Make things. Do stuff.

Portfolio and journal for Stephen Schieberl

On course in 2017.

PLAIN

500+ Miles of Pain

My friend and long-time adventure collaborator, Scott Martin, impressed upon me the unique challenge that is the Plain 100+. It is a 100-mile race with no course markers, aid stations, crew, or pacers--and with limited natural water to draw. The navigation is wonky. The terrain is either rocky or horribly dusty. It has a decent amount of vert, a massive climb through a dry stretch, a relatively aggressive cutoff time, and is quite a bit longer than 100 miles. If you manage all of this, all you get in return is a rock. I signed up for my first attempt in 2017, when I had never run more than 70 miles in one stretch.
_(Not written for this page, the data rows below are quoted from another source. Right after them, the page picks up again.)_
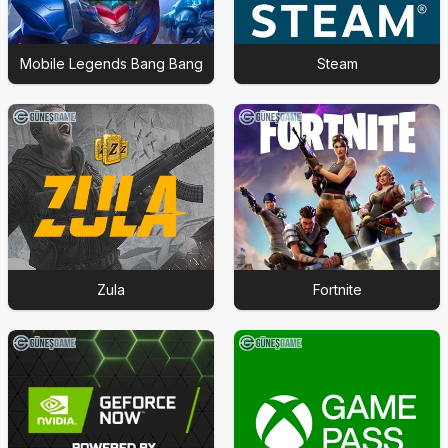
Mobile Legends Bang Bang
Steam
Zula
Fortnite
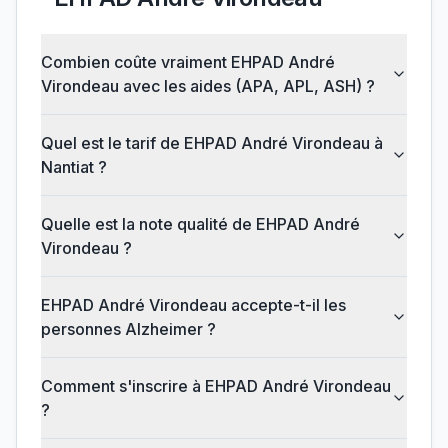
Combien coûte vraiment EHPAD André
Virondeau avec les aides (APA, APL, ASH) ?
Quel est le tarif de EHPAD André Virondeau à
Nantiat ?
Quelle est la note qualité de EHPAD André
Virondeau ?
EHPAD André Virondeau accepte-t-il les
personnes Alzheimer ?
Comment s'inscrire à EHPAD André Virondeau
?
The first year, I went off-course about four miles into the race, immediately tacking an extra four miles onto its unknown actual distance. After 31+ hours of pain, hornet stings, dehydration, thrashed quads, and a deep state of delirium, I crossed the finish line with Scott and a new friend, Nate, who joined us for the final 43 miles of one of the United States' hardest 100-milers (or ~112 miles in my case). I had my first "Plain 100" rock.

Two years later, I couldn't shake the feeling that I could do better. I had improved my training, tactics, and attitude, and wanted to put it to the test. I also needed bookends for my small library of mountaineering books, and one rock wasn't cutting it. I signed up. I went through the pain, hornet stings, and delirium again--less the navigation errors--and got my second rock.

Two years later, I wanted to see where I was at, so I signed up again. I had the course pretty much committed to memory. I ran with Scott most of the time and we shared second place at lightning pace (relatively speaking), until I wound up injured near the end of the course and walked in the final eighteen miles. I still got a PR, and my third rock.

In 2024, I became the third person ever to complete Plain five times--earning the coveted "500+ Miles of Pain" belt buckle--and without ever once DNFing (though I have come close). That fifth lap was performed on auto. I just kept to myself, enjoyed the journey, and navigated by memory. Lap four may have been my favorite--when I took the first 100k easy, then hammered the entire back third of the course right to the end.

The Plain 100+ has become something very special to me. Every ordeal in life can be chalked up to "Plain training". Scott and I can often be heard saying "this is great training for Plain" when anything awful happens. Plain is a test of one's resolve. When that test is passed, the next year or two of life is made that much easier. With a finish in recent memory, any day-to-day challenge "isn't as hard as Plain".